Karadağlı şöyleki devam etti:


“Bu bayan düşmanlığı üzere tabirlerin kapak olduğunu kitabın içinin farklı olduğunu düşünüyorum. Mükafatını vermiş olmam beni bayan düşmanı mı yapıyor? Eski karıma mı şiddet uygulamışım? Kızıma, anneme mi düşmanlık yapmışım? Bunu anlayabilmek mümkün değil. Birinci başta konuşmaların üzerinde durmadım. İki üç gün konuşulur biter diye düşündüm. Lakin bu bir nefret telaffuzuna gerçek dönmeye başlayınca işin içine siyasi isimler de girmeye başladı. Sahip çıkan isimlere baktığımızda da öbür soru işaretleri ortaya çıkmaya başlıyor.”


‘Hanımefendiye Pervin Buldan, Canan Kaftancıoğlu sahip çıkıyor’


‘”Dünden beri kolektif halde bana, kızıma iletiler gelmeye devam etti. Hanımefendiye Pervin Buldan, Canan Kaftancıoğlu sahip çıkıyor. Bu sefer de diğer soru işaretleri ortaya çıkıyor. Kürt kökenli olmak öbür ancak ben PKK terör örgütüne karşıyım. Sanki kendisi PKK’ya terör örgütü diyebiliyor mu? Kendisi bir Youtube görüntüsünde ‘Son bir tweet atacak olsam Selahattin Demirtaş’a özgürlük derim!’ diyor. Selahattin Demirtaş ise ‘Biz Abdullah Öcalan’ın heykelini dikeceğiz!’ diyor. Yani bu kanıyı mi benimsiyor hanımefendi? Sormak gerekiyor.

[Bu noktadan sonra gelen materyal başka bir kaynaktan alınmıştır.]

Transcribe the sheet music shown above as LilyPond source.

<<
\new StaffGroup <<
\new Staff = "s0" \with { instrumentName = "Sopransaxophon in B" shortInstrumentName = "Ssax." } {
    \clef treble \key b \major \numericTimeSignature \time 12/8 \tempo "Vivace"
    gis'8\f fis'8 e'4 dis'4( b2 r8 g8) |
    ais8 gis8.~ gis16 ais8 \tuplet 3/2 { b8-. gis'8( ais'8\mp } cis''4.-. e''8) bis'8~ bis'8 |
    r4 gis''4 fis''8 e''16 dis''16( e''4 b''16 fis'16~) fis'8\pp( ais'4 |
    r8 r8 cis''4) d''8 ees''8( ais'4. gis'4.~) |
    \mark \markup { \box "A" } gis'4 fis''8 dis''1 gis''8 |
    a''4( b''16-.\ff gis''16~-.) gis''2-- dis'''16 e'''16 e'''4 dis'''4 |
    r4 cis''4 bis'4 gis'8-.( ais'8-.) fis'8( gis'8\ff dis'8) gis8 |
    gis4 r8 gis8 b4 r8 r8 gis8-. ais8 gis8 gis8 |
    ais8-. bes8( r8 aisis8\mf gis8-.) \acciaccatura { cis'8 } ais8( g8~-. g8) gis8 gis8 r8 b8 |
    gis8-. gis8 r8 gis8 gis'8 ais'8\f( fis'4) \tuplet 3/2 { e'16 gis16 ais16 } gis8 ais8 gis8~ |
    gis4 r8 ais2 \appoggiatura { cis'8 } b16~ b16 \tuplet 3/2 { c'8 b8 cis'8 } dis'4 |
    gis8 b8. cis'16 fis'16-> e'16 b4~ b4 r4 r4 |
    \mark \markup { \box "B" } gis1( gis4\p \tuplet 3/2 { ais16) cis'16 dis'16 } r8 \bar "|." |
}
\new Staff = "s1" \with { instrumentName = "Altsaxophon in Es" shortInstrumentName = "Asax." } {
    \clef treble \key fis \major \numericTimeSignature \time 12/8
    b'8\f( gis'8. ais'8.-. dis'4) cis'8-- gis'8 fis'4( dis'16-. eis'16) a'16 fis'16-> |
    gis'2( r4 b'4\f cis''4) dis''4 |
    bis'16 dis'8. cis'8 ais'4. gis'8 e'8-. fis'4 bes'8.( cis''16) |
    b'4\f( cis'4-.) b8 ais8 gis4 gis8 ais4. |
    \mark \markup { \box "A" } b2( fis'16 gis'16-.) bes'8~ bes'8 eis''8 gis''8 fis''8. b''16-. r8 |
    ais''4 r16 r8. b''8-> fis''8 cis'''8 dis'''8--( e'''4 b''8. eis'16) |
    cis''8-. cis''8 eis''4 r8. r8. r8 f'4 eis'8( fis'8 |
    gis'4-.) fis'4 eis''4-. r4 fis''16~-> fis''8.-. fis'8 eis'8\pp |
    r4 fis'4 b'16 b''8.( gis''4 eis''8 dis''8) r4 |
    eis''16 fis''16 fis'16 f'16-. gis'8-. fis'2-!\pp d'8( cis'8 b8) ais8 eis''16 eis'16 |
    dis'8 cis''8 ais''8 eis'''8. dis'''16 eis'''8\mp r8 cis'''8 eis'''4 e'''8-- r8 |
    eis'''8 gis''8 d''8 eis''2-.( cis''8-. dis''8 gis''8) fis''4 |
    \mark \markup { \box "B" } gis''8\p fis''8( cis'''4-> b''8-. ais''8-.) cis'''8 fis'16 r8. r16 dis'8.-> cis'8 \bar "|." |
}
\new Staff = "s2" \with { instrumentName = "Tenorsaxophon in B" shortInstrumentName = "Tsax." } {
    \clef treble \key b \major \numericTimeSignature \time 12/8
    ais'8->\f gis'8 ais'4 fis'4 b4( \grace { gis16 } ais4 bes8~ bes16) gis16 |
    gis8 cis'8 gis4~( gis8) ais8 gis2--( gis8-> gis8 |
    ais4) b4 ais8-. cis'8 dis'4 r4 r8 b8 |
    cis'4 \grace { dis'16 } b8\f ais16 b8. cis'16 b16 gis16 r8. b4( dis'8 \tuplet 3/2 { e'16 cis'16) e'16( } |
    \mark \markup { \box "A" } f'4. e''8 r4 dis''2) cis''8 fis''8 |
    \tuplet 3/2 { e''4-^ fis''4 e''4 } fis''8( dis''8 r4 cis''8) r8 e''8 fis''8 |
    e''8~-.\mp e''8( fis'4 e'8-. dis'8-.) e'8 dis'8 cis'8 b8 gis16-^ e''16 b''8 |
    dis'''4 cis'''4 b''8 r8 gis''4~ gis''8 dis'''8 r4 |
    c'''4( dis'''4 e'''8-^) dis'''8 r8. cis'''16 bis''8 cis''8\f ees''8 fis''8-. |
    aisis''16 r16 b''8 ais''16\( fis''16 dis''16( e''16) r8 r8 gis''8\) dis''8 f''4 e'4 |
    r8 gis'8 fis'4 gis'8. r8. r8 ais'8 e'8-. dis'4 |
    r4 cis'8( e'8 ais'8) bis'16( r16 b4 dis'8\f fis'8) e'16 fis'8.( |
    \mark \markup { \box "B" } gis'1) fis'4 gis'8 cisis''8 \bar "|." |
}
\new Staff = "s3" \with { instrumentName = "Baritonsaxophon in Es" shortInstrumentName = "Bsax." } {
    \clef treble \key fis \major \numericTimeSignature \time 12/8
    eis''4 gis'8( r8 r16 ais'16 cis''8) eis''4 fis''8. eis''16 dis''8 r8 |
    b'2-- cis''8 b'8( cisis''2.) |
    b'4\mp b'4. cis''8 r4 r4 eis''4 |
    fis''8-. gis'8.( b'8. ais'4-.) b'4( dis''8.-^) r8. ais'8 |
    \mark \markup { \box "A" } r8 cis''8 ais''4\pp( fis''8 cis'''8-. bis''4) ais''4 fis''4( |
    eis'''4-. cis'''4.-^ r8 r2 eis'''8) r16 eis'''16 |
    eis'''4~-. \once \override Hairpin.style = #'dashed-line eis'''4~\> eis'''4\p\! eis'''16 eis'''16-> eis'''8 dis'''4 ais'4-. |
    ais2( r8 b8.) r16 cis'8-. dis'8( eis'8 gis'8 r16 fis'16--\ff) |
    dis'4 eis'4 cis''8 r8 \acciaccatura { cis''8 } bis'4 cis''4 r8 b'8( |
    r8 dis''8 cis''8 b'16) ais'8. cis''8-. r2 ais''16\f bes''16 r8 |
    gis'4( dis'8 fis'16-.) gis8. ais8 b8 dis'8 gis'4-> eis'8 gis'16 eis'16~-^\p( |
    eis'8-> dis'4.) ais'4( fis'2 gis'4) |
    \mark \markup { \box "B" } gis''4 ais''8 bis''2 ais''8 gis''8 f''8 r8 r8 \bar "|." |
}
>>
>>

Kimse kusura bakmasın ben milliyetçi bir beşerim. Bir küme beni koordineli bir biçimde itibarsızlaştırmaya çalışıyor bayan düşmanı olarak. Latife mı yapıyorsunuz? Benim onurumla, onurumla oynayacaksınız ben de boynumu eğip duracak mıyım? Ben Türk milliyetçisiyim. bu biçimde beni çağırmayacaktınız! Ben oraya siyasi bir iş için gitmedim. Ben oraya oyunculuğunu beğendiğim bir şahsa ödül vermeye gittim. Ahmet Mümtaz Taylan’ın dediği üzere ona herbiçimde Selahattin Demirtaş fısıldadı.

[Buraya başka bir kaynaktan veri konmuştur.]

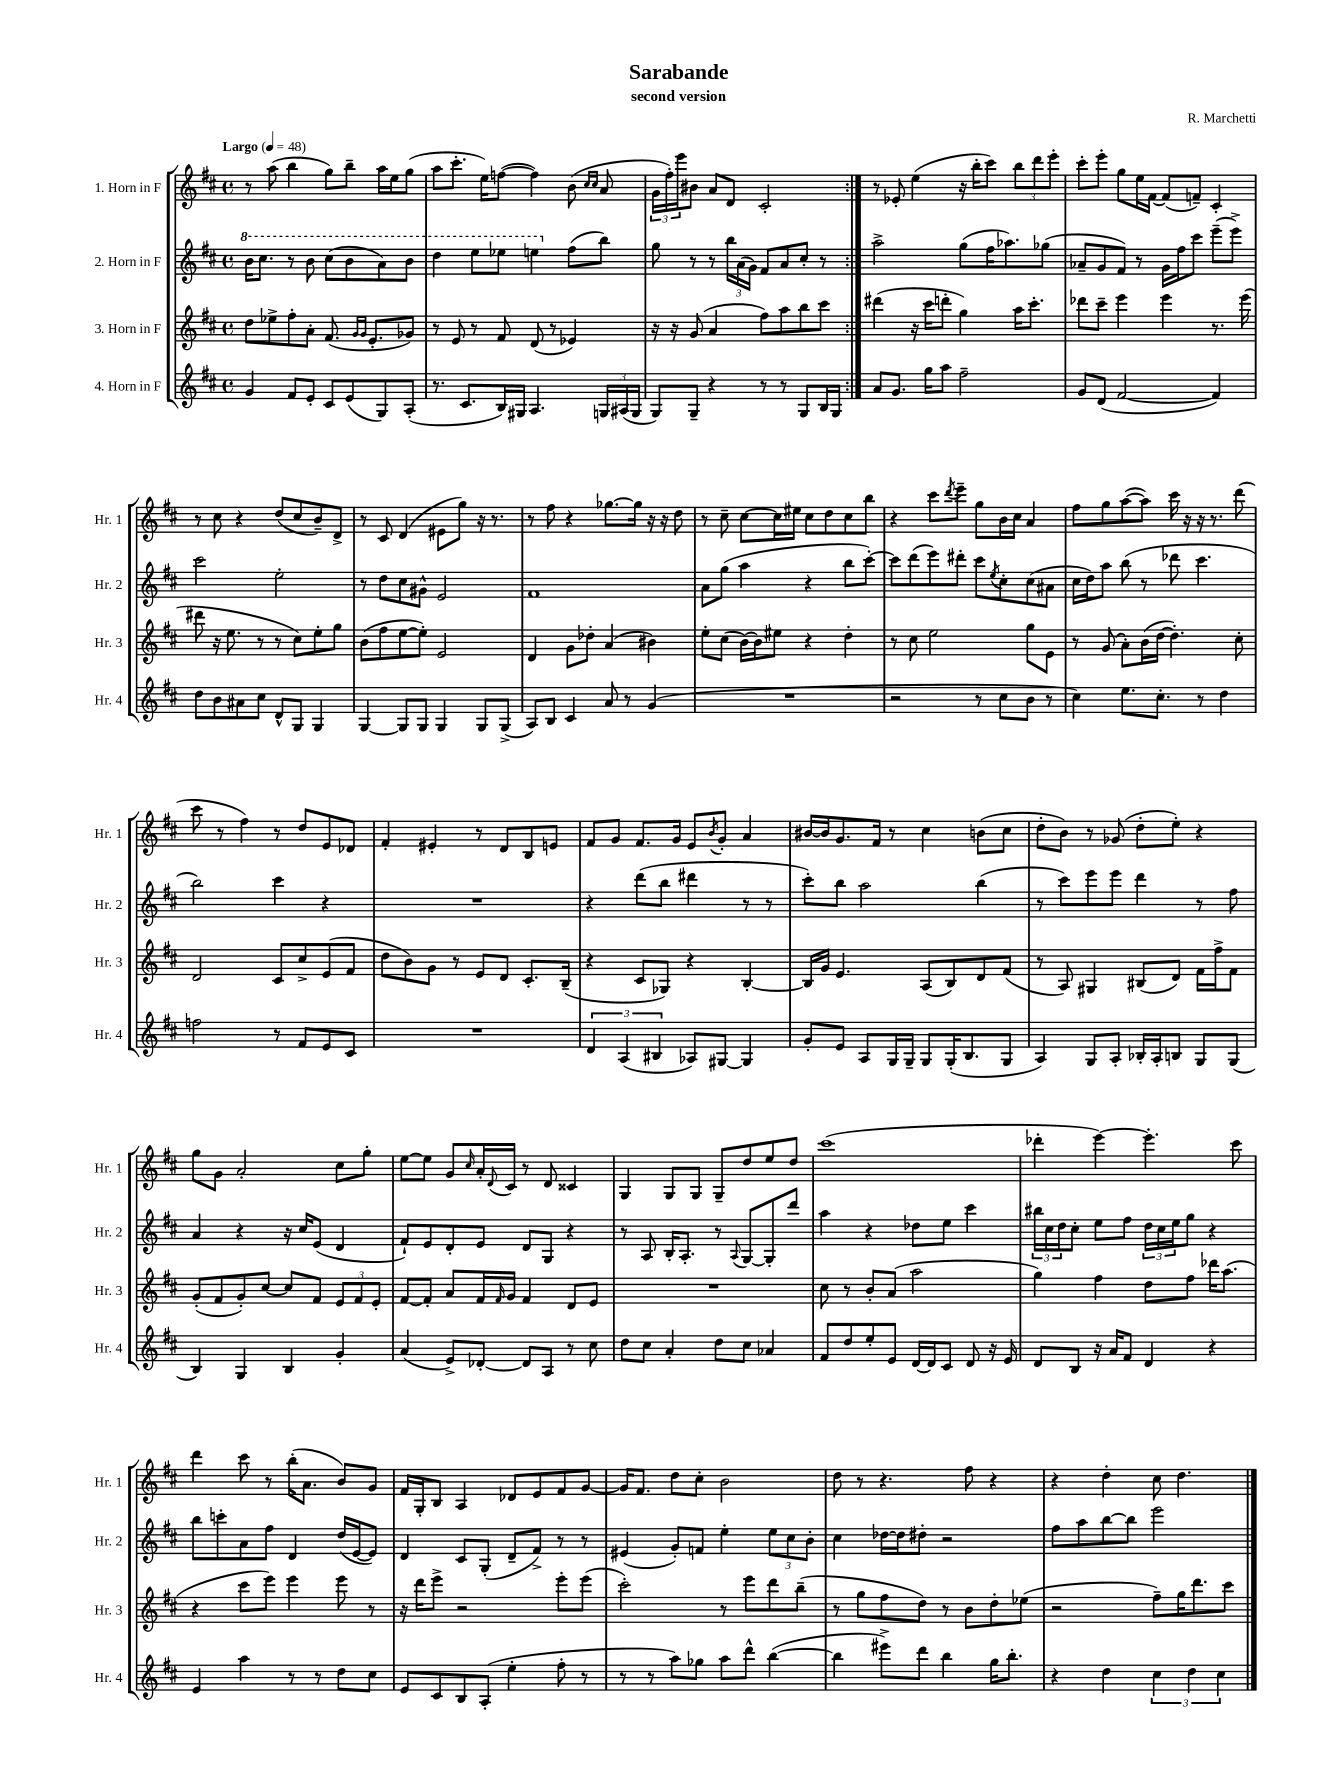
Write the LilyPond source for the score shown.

\header { title = "Sarabande" composer = "R. Marchetti" subtitle = "second version" }
<<
\new StaffGroup <<
\new Staff = "s0" \with { instrumentName = "1. Horn in F" shortInstrumentName = "Hr. 1" } {
    \clef treble \key d \major \defaultTimeSignature \time 4/4 \tempo "Largo" 4 = 48
    \repeat volta 2 { r8 a''8( b''4 g''8) b''8-- a''16 e''16 g''8( |
    a''8 cis'''8.-. e''16) f''8~( f''4) b'8( \grace { cis''16 cis''16 } a'8 |
    \tuplet 3/2 { g'16 fis''16-.) e'''16 } bis'8 a'8 d'8 cis'2-. | }
    r8 ees'8-. e''4( r16 b''16-. cis'''8) \tuplet 3/2 { b''8 d'''8 e'''8-. } |
    cis'''8-. e'''8-. g''8 e''16 fis'16~ fis'8( f'8--) cis'4-. |
    r8 cis''8 r4 d''8( cis''8 b'8--) d'8-> |
    r8 cis'8 d'4( eis'8 g''8) r16 r8. |
    r8 fis''8 r4 ges''8.~ ges''16 r16 r16 d''8 |
    r8 cis''8-- cis''8~ cis''16 eis''16 cis''8 d''8 cis''8 b''8 |
    r4 cis'''8 \acciaccatura { d'''8 } e'''8-- g''8 b'16 cis''16 a'4 |
    fis''8 g''8 a''8~( a''8) cis'''16 r16 r16 r8. d'''8( |
    cis'''8 r8 fis''4) r8 d''8 e'8 des'8 |
    fis'4-. eis'4-. r8 d'8 b8 e'8 |
    fis'8 g'8 fis'8. g'16 e'8 \acciaccatura { b'8 } g'8-. a'4 |
    bis'16~ bis'16 g'8. fis'16 r8 cis''4 b'8( cis''8 |
    d''8-. b'8) r8 ges'8( d''8-. e''8-.) r4 |
    g''8 g'8 a'2-. cis''8 g''8-. |
    e''8~ e''8 g'8 \grace { cis''16 } a'16-. \appoggiatura { d'8 } cis'16 r8 d'8 cisis'4 |
    g4 g8 g8 g8-- d''8 e''8 d''8 |
    cis'''1( |
    des'''4-. e'''4~) e'''4.-. cis'''8 |
    d'''4 cis'''8 r8 b''16-.( a'8. b'8) g'8 |
    fis'16 g16-. b8 a4 des'8 e'8 fis'8 g'8~ |
    g'16 fis'8. d''8 cis''8-. b'2 |
    d''8 r8 r4. fis''8 r4 |
    r4 d''4-. cis''8 d''4. \bar "|." |
}
\new Staff = "s1" \with { instrumentName = "2. Horn in F" shortInstrumentName = "Hr. 2" } {
    \clef treble \key d \major \defaultTimeSignature \time 4/4
    \repeat volta 2 { \ottava #1 b''16 cis'''8. r8 b''8 cis'''8( b''8 a''8) b''8 |
    d'''4 e'''8 ees'''8 e'''4 \ottava #0 fis''8( b''8) |
    g''8 r8 r8 \tuplet 3/2 { b''16 a'16( g'16) } fis'8 a'8 cis''8-. r8 | }
    a''2-> g''8( fis''16 aes''8.) ges''8( |
    aes'8-- g'8 fis'8) r8 g'16 fis''16 cis'''8 e'''8--( e'''8->) |
    cis'''2 e''2-. |
    r8 d''8 cis''8 gis'8-^ e'2 |
    fis'1 |
    a'8 g''8( a''4 r4 b''8 cis'''8~-.) |
    cis'''8 d'''8( e'''8) dis'''8-. cis'''8 \acciaccatura { e''8 } cis''8-. cis''8( ais'8 |
    cis''16 d''16) a''8 b''8( r8 des'''8 cis'''4. |
    b''2) cis'''4 r4 |
    R1 |
    r4 d'''8( b''8 dis'''4 r8 r8 |
    cis'''8-.) b''8 a''2 b''4( |
    r8 cis'''8) e'''8 e'''8 d'''4 r8 fis''8 |
    a'4 r4 r16 cis''16 e'8( d'4 |
    fis'8-!) e'8 d'8-. e'8 d'8 g8 r4 |
    r8 a8 b16-. a8.-. r8 \appoggiatura { a8 } g8~ g8-. d'''8 |
    a''4 r4 des''8 e''8 cis'''4 |
    \tuplet 3/2 { bis''16 cis''16 d''16 } cis''8-. e''8 fis''8 \tuplet 3/2 { d''16 cis''16 e''16 } g''8 r4 |
    b''8 c'''8-. a'8 fis''8 d'4 d''16( e'16~ e'8) |
    d'4 cis'8 g8-.( d'8-- fis'8->) r8 r8 |
    eis'4( g'8-.) f'8 e''4-. \tuplet 3/2 { e''8 cis''8 b'8-. } |
    cis''4 des''16~ des''16 dis''8-. r2 |
    fis''8 a''8 b''8~ b''8 e'''2 \bar "|." |
}
\new Staff = "s2" \with { instrumentName = "3. Horn in F" shortInstrumentName = "Hr. 3" } {
    \clef treble \key d \major \defaultTimeSignature \time 4/4
    \repeat volta 2 { d''8 ees''8-> fis''8-. a'8-. fis'8.( \grace { g'16 g'16 } e'8.-. ges'8) |
    r8 e'8 r8 fis'8 d'8( r8 ees'4) |
    r16 r16 g'8( a'4 fis''8) a''8 b''8 cis'''8 | }
    dis'''4( r16 cis'''16 d'''8-. g''4) a''16 cis'''8.-. |
    des'''8 cis'''8-- e'''4 e'''4 r8. e'''16( |
    dis'''8 r16 e''8. r8 r8 cis''8) e''8-. g''8 |
    b'8( fis''8 e''8~ e''8-.) e'2 |
    d'4 g'8 des''8-. a'4( bis'4) |
    e''8-. cis''8( b'16~) b'16 eis''8 r4 d''4-. |
    r8 cis''8 e''2 g''8 e'8 |
    r8 g'8( a'8-.) b'16( d''16~ d''4.-.) cis''8-. |
    d'2 cis'8 cis''8-> e'8( fis'8 |
    d''8 b'8) g'8 r8 e'8 d'8 cis'8.-. b16--( |
    r4 cis'8 ges8) r4 b4~-. |
    b16 g'16 e'4. a8( b8) d'8 fis'8( |
    r8 a8) gis4 bis8( d'8) fis'16 fis''16-> fis'8 |
    g'8-.( fis'8 g'8-.) cis''8~ cis''8 fis'8 \tuplet 3/2 { e'8 fis'8 e'8-. } |
    fis'8~ fis'8-. a'8 fis'16 \grace { fis'16 } g'16 fis'4 d'8 e'8 |
    R1 |
    cis''8 r8 b'8-. a'8( a''2 |
    g''4) fis''4 d''8 fis''8 des'''16 a''8.( |
    r4 cis'''8 e'''8) e'''4 e'''8 r8 |
    r16 d'''16 e'''8-> r2 e'''8-. e'''8( |
    cis'''2-.) r8 e'''8 d'''8 b''8--( |
    r8 g''8 fis''8 d''8) r8 b'8 d''8-. ees''8( |
    r2 fis''8--) g''16 d'''8. cis'''8 \bar "|." |
}
\new Staff = "s3" \with { instrumentName = "4. Horn in F" shortInstrumentName = "Hr. 4" } {
    \clef treble \key d \major \defaultTimeSignature \time 4/4
    \repeat volta 2 { g'4 fis'8 e'8-. cis'8 e'8( g8) a8-.( |
    r8. cis'8. b16) gis16 a4. \tuplet 3/2 { g16 ais16( g16 } |
    g8) g8-- r4 r8 r8 g8 b16 g16 | }
    a'8 g'8. g''16 a''8 fis''2-- |
    g'8 d'8( fis'2~ fis'4) |
    d''8 b'8 ais'8 cis''8 d'8-^ g8 g4 |
    g4~ g8 g8 g4 g8 g8->( |
    a8) b8 cis'4 a'8 r8 g'4( |
    R1 |
    r2 r8 cis''8 b'8 r8 |
    cis''4) e''8. cis''8.-. r8 d''4 |
    f''2 r8 fis'8 e'8 cis'8 |
    R1 |
    \tuplet 3/2 { d'4 a4( bis4 } aes8) gis8~ gis4 |
    g'8-. e'8 a8 g16 g16-- g8 g16-.( b8. g8 |
    a4) g8 a8-. bes16-. a16-. b8 g8 g8( |
    b4) g4 b4 g'4-. |
    a'4( e'8->) des'8~-. des'8 a8 r8 cis''8 |
    d''8 cis''8 a'4-. d''8 cis''8 aes'4 |
    fis'8 d''8 e''8-. e'8 d'16~ d'16 cis'8 d'8 r16 e'16 |
    d'8 b8 r16 a'16 fis'8 d'4 r4 |
    e'4 a''4 r8 r8 d''8 cis''8 |
    e'8 cis'8 b8 a8-.( e''4-. fis''8-. r8 |
    r8 r8 a''8) ges''8 a''8 d'''8-^ b''4~( |
    b''4 eis'''8->) d'''8 b''4 g''16 b''8.-. |
    r4 d''4 \tuplet 3/2 { cis''4 d''4 cis''4 } \bar "|." |
}
>>
>>
\layout { \context { \Score \remove "Bar_number_engraver" } }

‘İstanbul Mukavelesi’ni destekliyorum’


İstanbul Mukavelesi ile ilgili benden bir karşılık almadan hakkımda konuşulması yanlış. Ben İstanbul Kontratını destekliyorum. Zeynep Ocak şenliğin politik bir arena olduğunu tabir etti. Demek ki ben farkında olmadan bu biçimde bir işin ortasında kalmışım. Kendimi kandırılmış hissediyorum. esasen karpuz üzere ikiye bölünmüş biçimdeyiz. Ona da yazık!”

Haber Sitelerinden Alıntı Yapılmıştır.